Despite our 1998 Refugee Act and a Bill of Rights granting equality before the law, human dignity and non-discrimination, the government’s progressive ideas are seldom reflected by the officials entrusted with implementing them. Jews well know what it was like when their citizenship was revoked in Germany, without which they were denied the rights to social protection.

This is what it is like for the unregistered refugees and foreigners, unable to register their babies, admit them to school or go to hospital. Finally the Legal Resources Centre, on behalf of the Scalabrini Centre, and Somali Association of South Africa, took Home Affairs to Court and the Supreme Court of Appeal in 2017 ordered Home Affairs to reopen the Cape Town office by March 31, 2018. This did not happen, and the Board sent several letters to the paper and to the Department asking that the Court order be obeyed. It was only reopened in January this year, shortly before lockdown (when it again closed). 

The Congolese later approached the Board asking, not for financial help, but to learn how to organise themselves. A workshop for their community was arranged with Stanley Ginsberg at the A4 Arts Foundation and another for the Rwandans. As a result of the knowledge gained in the workshop the Congolese were able to organise themselves into a Congolese Civil Society (CCS).

Xenophobia was again rearing its head and the CCS contacted the Board about a xenophobic attack on a Congolese school girl, landing her in hospital, as the class felt the position of class monitor should have gone to a local student, not a foreigner. We put the Argus in contact with the family – which turned it into a front page story – and helped them access a lawyer. Rael Kaimowitz wrote to the headmistress who had known about the class xenophobia for months but had taken no action. The Board contacted the journalist again when the CCS told it of a toddler whose head was cut open with a knife when she wandered from a party.

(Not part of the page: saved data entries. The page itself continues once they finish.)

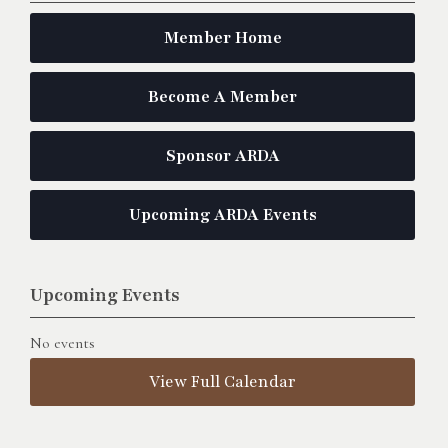
Member Home
Become A Member
Sponsor ARDA
Upcoming ARDA Events
Upcoming Events
No events
View Full Calendar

When refugees, fearing for their lives, fled to the UNHCR in the city, the Board assisted them with food and sanitary items until the refugees were forced out by the police into the Methodist Church where the group was taken over by two warlords and their enforcers, who refused access to the Board, the CCS and the Gift of the Givers.

Now we are all faced with the COVID-19 crisis. The lockdown has prevented the refugees from working. Their refugee status has prevented them from accessing UIF or the grants the Department for Social Development provides to citizens.

Once again the Board has stepped in to assist and has provided money for food parcels. It has received, in response, shop receipts and photos of every household with their food parcel and a signature of receipt. The demand is huge, resources and funds are limited.

May we only hope and pray that we shall all emerge unscathed and healthy.